私の経験則上、すべての規模の組織に言えたことは「仕事とはつまり、人間の信頼関係であり、この信頼関係のないところに、成果は生まれなかった」という事実です。
どんなに正論を振りかざしても、それだけでは組織は動かない。
企業には、ときに政治があり、物事を動かすには、ときに順序があります。
私はそういう境遇の中で、常に「マーケティングを推進する立場」にありました。この職責を果たすために、いかに利害関係者との信頼関係を構築し、成果を生み出し、その企業に根付かせるのか? 純粋なマーケティングの「知識でも、ノウハウでもない」そういった企業を動かす「言語化しにくい力学」は、私のすべての成功体験の陰に、確かに存在していたのです。
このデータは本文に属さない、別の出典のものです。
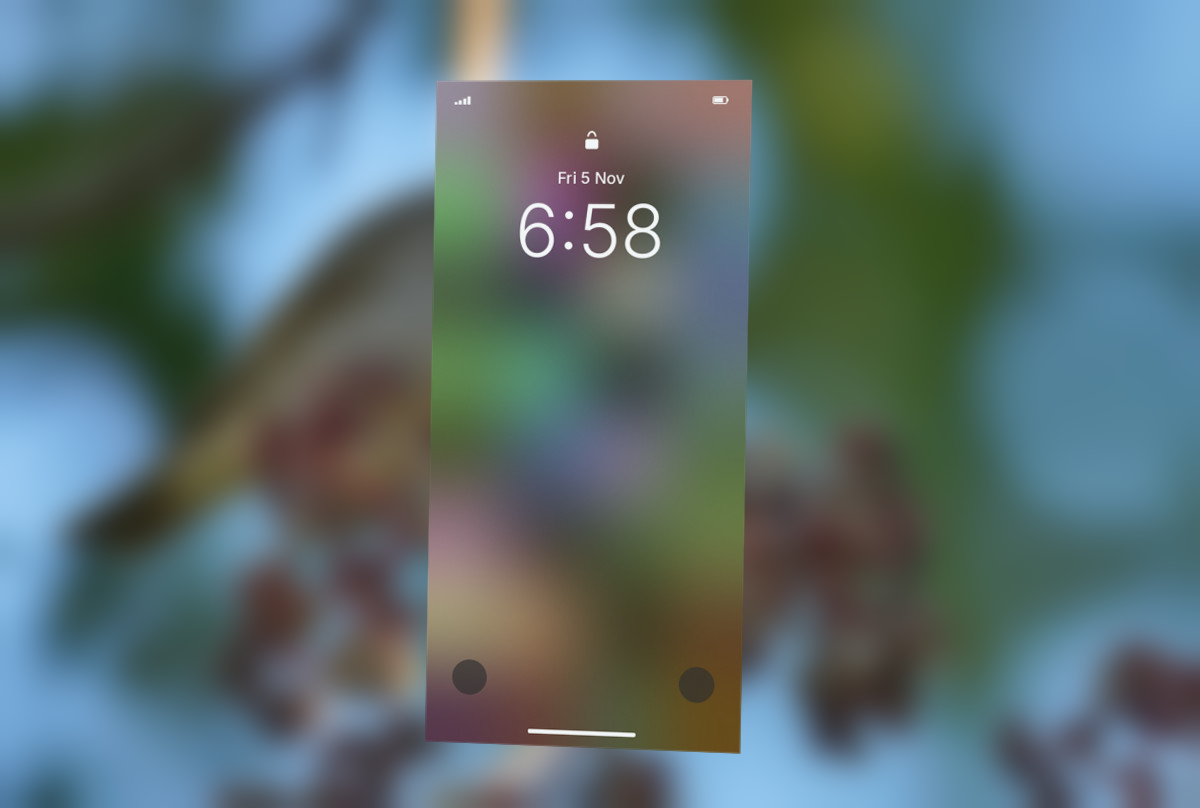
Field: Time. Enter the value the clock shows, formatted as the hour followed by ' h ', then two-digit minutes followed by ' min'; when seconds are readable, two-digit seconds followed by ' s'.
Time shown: 6 h 58 min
「同じ目的を目指しているはずの企業・組織全体が、いがみあうことなく目線をそろえ、正しい成果に向かって進めるようになる」
そんなマーケティングの未来を、特定の個人に依存させず、企業全体として推進するために必要なことは、シンプルに「しくみ化」でした。コンサルタントとして支援事業の創業から2年かけ、3年かけ、さまざまな実務を通じて、その先に生み出された「受注プロセス戦略®」は、その完成形のひとつと言えます。
受注プロセス戦略®は、なぜ、成果が出せるのか。
拙著のタイトルにも記載したのですが、弊社の「受注プロセス戦略®」は「営業」を起点に戦略構築を始めます。
シンプルな道理ですが、マーケティングの所轄部署が、どんなに素晴らしいクオリティの引き合いを作っても最終活動をする営業人材が「売れるわけがない」と思っているものは、絶対に売れません。
そして、日本に存在するほとんどの企業で、マーケティングに従事する人材「1名」に対して、「10名」ときには「100名、1,000名」と言う比率で存在するのが、「営業」や「販売」と言う人材(部隊)です。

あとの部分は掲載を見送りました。